There is the fact that Mendoza's ideological rivals—researchers, physicians, nurses—have been silenced online. So, Mendoza and those on his side of the vaccine debate are significant beneficiaries of censorship. The fact that it went unaddressed in a library setting isn't surprising, knowing what I do about the library world, just interesting that even in a library, online censorship would be a non-issue—an accepted part of the media landscape.
One apt example among many of COVID censorship:
In Dr. Simone Gold's book I Do Not Consent, she recounted a pivotal summit by physicians belonging to the organization, America's Frontline Doctors. A video from the event of a press conference was posted online and received more than twenty million views on Facebook in six hours.

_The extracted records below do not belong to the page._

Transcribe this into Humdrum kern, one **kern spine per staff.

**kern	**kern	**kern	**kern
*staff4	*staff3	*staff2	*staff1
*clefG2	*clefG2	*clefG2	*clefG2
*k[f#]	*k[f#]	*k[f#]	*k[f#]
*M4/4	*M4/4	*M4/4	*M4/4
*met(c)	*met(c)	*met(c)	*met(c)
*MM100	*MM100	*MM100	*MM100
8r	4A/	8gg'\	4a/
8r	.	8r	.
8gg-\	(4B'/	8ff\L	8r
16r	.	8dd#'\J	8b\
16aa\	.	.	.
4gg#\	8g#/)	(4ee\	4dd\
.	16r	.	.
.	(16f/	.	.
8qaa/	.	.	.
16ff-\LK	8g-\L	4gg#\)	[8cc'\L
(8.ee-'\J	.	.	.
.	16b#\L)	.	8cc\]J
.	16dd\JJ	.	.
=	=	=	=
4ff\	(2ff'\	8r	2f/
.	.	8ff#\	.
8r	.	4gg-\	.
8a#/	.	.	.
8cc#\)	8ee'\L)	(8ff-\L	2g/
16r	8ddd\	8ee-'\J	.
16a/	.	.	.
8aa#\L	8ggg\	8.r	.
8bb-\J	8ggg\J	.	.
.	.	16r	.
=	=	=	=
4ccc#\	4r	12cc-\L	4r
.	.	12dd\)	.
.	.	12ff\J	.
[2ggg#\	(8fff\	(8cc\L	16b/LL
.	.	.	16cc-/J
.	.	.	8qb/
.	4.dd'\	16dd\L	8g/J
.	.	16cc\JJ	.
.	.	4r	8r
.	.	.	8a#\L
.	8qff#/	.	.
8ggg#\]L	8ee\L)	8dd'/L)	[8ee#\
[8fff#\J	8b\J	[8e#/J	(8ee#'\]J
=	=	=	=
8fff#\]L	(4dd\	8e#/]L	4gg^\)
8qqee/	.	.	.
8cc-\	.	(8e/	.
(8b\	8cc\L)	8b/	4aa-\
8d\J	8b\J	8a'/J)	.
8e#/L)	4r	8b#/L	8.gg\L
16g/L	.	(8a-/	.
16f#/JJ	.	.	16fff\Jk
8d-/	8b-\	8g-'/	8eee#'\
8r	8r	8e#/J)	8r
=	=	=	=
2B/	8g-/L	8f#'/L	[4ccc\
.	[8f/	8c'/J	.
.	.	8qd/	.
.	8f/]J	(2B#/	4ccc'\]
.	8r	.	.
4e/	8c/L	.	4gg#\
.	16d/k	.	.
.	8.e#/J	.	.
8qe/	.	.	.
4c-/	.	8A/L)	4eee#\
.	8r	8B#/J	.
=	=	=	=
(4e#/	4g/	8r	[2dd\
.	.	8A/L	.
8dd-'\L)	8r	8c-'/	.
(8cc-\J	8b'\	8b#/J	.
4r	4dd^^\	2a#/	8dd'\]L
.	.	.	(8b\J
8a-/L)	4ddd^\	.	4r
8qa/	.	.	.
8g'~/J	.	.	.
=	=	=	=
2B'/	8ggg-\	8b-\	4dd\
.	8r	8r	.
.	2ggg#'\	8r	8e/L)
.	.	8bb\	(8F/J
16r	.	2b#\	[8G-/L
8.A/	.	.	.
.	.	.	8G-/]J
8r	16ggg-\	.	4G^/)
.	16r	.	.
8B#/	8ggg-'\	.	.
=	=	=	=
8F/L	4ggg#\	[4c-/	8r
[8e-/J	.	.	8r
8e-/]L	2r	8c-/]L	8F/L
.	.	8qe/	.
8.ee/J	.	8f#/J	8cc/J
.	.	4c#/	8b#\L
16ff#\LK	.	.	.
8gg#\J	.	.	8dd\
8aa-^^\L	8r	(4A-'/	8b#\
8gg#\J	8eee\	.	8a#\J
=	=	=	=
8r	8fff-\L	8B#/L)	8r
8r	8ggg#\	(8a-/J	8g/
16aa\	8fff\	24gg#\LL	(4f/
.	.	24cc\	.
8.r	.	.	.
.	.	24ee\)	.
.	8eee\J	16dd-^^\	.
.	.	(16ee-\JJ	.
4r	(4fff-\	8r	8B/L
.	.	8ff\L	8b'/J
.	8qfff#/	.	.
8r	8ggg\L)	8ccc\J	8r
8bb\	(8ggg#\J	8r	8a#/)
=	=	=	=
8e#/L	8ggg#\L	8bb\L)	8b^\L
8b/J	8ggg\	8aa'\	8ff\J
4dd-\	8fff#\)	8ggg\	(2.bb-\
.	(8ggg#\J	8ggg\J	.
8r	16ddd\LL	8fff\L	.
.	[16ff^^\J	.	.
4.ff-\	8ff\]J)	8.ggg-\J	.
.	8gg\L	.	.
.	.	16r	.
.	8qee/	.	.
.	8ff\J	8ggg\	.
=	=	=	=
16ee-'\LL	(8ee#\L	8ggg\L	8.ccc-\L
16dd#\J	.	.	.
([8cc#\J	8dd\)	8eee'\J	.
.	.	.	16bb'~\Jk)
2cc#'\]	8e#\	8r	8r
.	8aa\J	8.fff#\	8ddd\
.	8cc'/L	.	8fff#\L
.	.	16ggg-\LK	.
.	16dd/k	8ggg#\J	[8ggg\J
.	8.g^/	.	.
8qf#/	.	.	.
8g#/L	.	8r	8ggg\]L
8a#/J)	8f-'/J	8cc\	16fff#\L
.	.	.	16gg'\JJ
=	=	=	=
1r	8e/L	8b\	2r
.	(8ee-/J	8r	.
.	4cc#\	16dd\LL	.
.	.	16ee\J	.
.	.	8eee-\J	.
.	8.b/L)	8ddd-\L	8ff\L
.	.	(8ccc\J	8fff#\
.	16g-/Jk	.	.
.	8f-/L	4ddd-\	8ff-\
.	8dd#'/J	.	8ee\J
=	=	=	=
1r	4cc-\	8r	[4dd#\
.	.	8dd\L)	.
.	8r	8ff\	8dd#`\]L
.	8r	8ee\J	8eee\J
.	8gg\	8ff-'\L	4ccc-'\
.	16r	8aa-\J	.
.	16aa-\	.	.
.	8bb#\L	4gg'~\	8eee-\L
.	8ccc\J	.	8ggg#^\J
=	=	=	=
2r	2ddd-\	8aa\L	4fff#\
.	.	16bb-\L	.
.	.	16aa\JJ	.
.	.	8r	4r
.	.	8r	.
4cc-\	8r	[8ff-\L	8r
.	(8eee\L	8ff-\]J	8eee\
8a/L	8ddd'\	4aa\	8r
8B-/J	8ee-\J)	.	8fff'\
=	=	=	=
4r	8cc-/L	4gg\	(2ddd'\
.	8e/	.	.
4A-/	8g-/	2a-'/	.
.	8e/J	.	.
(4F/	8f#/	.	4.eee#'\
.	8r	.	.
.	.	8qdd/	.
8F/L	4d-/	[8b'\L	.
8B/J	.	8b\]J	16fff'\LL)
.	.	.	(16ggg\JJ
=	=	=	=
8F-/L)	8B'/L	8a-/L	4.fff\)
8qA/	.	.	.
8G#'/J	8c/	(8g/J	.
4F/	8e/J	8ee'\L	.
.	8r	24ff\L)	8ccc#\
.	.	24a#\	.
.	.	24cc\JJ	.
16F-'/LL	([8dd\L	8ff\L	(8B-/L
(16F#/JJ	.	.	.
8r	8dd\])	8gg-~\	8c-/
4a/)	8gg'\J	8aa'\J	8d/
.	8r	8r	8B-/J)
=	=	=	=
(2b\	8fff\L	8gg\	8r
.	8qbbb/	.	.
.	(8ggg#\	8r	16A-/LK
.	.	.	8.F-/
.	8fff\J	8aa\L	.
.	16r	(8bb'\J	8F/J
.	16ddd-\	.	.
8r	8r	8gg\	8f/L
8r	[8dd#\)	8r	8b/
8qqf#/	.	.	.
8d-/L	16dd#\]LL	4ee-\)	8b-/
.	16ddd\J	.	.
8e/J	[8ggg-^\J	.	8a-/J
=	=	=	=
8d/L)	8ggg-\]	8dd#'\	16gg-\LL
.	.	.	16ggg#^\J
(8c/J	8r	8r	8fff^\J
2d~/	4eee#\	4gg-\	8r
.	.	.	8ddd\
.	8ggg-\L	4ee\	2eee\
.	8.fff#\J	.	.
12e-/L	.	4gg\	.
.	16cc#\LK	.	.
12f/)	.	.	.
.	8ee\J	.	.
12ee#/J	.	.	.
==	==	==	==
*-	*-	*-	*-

Facebook then removed the video with the expressed opinion that the video had been censored for "sharing false information about cures and treatments for COVID-19". Gold spelled out in her book exactly how censorship of information about hydroxychloroquine—a COVID treatment covered at the summit—had affected the COVID death totals:
"And most tragic of all, the aggressive campaign against HCQ cost half to three-quarters of the two hundred thousand American lives attributed to COVID-19."
The regular dismissal of non-establishment medical opinion throughout the COVID era, and censorship of treatments not promoted by the pharmaceutical industry, were reasons behind another opinion Joy shared in our interview. Joy made, in fact, just the sort of provocative statement that could land a person in the crosshairs of their local health department.
I discussed with her the book talk I'd attended at the library. I described that everyone in the room nodded along with Mendoza throughout his presentation, appreciated what he had to say, and that whichever way in which Mendoza is evil is a thing hard to tag. Most people I imagined couldn't see anything amiss in his presentation unless, of course, they were one of those in danger of losing their employment and having their life upended. Joy commented about Mendoza,
"He won't come into difficult venues. He refuses to answer tough questions. He hides, and so he is the worst of a public servant."
The same can be said of any of our COVID czars: that they don't welcome debate, even so far as using censorship, and arguably intimidation, as tools.